▸ **Task to complete**
Say how many lines in the records contain the string "position", giving the number by itself.

▸ **Dataset extract**
──────────

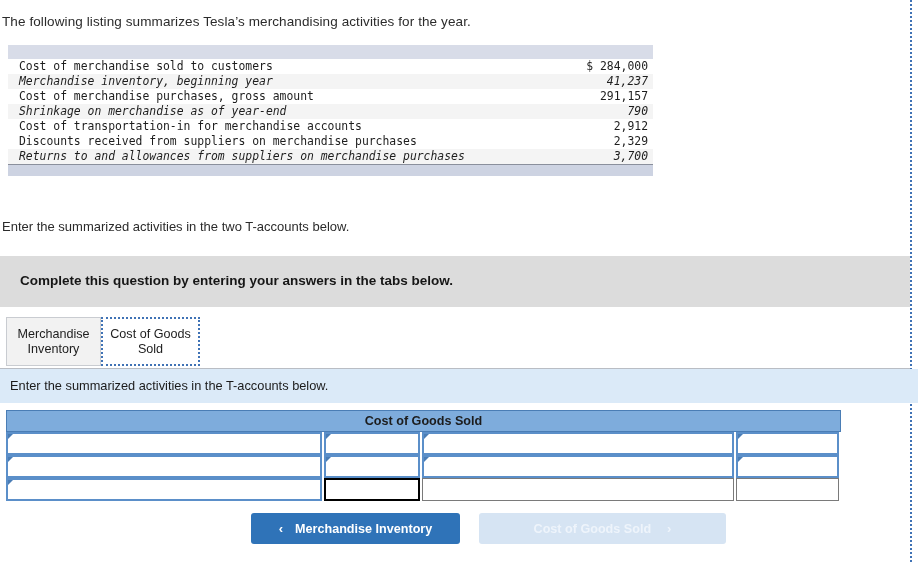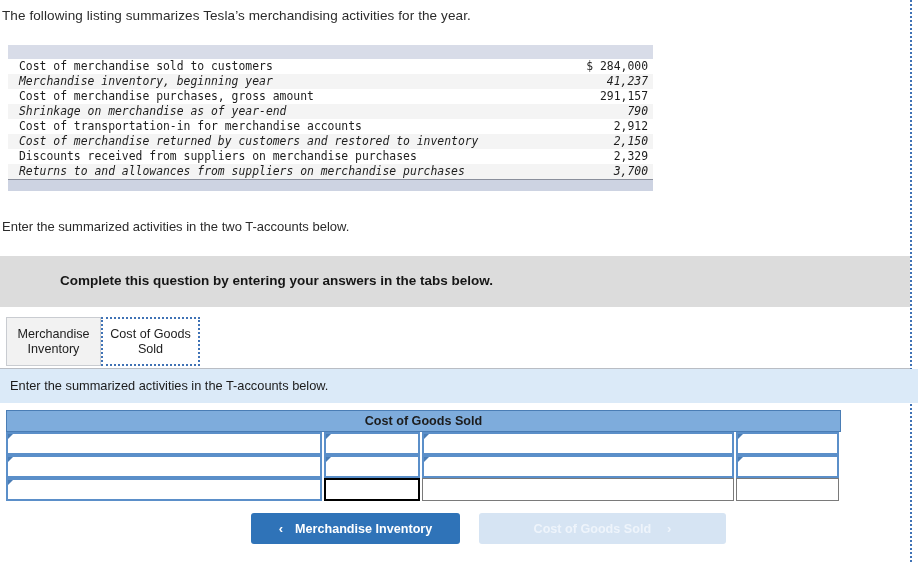--- a/index.html
+++ b/index.html
@@ -18,7 +18,7 @@
   }
 
   .prompt-text {
-    position: absolute; left: 2px; top: 8px;
+    position: absolute; left: 2px; top: 14px;
     font-size: 13.5px; color: #2b2b2b;
     letter-spacing: .1px; white-space: nowrap;
   }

──────────

▸ **Expected output**
2